The data should be printed again, exactly.
Segment Start: Dataset extract
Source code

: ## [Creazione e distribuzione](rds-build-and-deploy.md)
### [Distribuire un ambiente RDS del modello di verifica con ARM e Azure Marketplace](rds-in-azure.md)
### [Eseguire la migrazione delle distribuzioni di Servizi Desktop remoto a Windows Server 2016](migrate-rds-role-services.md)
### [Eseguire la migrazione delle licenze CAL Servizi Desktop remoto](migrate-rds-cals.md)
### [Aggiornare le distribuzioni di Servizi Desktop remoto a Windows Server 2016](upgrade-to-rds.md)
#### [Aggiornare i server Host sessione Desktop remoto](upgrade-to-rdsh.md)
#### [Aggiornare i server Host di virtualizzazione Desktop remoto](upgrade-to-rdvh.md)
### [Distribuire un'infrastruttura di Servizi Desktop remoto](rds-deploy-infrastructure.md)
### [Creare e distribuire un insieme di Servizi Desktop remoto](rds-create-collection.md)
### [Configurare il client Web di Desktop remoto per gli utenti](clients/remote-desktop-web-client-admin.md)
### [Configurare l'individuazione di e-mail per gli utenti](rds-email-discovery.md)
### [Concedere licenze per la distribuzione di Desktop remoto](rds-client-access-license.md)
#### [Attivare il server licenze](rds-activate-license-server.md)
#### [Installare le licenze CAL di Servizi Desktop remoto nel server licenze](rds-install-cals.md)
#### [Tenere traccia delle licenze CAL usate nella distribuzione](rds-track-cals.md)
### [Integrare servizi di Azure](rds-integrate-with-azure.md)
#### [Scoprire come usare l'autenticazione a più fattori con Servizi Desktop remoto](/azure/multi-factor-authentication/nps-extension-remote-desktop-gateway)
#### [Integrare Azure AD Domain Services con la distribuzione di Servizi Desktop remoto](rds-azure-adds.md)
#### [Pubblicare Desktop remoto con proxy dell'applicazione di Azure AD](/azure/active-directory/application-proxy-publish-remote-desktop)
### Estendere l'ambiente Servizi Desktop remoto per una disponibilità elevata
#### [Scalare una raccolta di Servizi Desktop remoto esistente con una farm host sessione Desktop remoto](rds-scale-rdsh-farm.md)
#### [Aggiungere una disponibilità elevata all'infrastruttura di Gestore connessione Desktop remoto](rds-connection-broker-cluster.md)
Segment End: Dataset extract
- [Reply to the task]:
Source code

: ## [Creazione e distribuzione](rds-build-and-deploy.md)
### [Distribuire un ambiente RDS del modello di verifica con ARM e Azure Marketplace](rds-in-azure.md)
### [Eseguire la migrazione delle distribuzioni di Servizi Desktop remoto a Windows Server 2016](migrate-rds-role-services.md)
### [Eseguire la migrazione delle licenze CAL Servizi Desktop remoto](migrate-rds-cals.md)
### [Aggiornare le distribuzioni di Servizi Desktop remoto a Windows Server 2016](upgrade-to-rds.md)
#### [Aggiornare i server Host sessione Desktop remoto](upgrade-to-rdsh.md)
#### [Aggiornare i server Host di virtualizzazione Desktop remoto](upgrade-to-rdvh.md)
### [Distribuire un'infrastruttura di Servizi Desktop remoto](rds-deploy-infrastructure.md)
### [Creare e distribuire un insieme di Servizi Desktop remoto](rds-create-collection.md)
### [Configurare il client Web di Desktop remoto per gli utenti](clients/remote-desktop-web-client-admin.md)
### [Configurare l'individuazione di e-mail per gli utenti](rds-email-discovery.md)
### [Concedere licenze per la distribuzione di Desktop remoto](rds-client-access-license.md)
#### [Attivare il server licenze](rds-activate-license-server.md)
#### [Installare le licenze CAL di Servizi Desktop remoto nel server licenze](rds-install-cals.md)
#### [Tenere traccia delle licenze CAL usate nella distribuzione](rds-track-cals.md)
### [Integrare servizi di Azure](rds-integrate-with-azure.md)
#### [Scoprire come usare l'autenticazione a più fattori con Servizi Desktop remoto](/azure/multi-factor-authentication/nps-extension-remote-desktop-gateway)
#### [Integrare Azure AD Domain Services con la distribuzione di Servizi Desktop remoto](rds-azure-adds.md)
#### [Pubblicare Desktop remoto con proxy dell'applicazione di Azure AD](/azure/active-directory/application-proxy-publish-remote-desktop)
### Estendere l'ambiente Servizi Desktop remoto per una disponibilità elevata
#### [Scalare una raccolta di Servizi Desktop remoto esistente con una farm host sessione Desktop remoto](rds-scale-rdsh-farm.md)
#### [Aggiungere una disponibilità elevata all'infrastruttura di Gestore connessione Desktop remoto](rds-connection-broker-cluster.md)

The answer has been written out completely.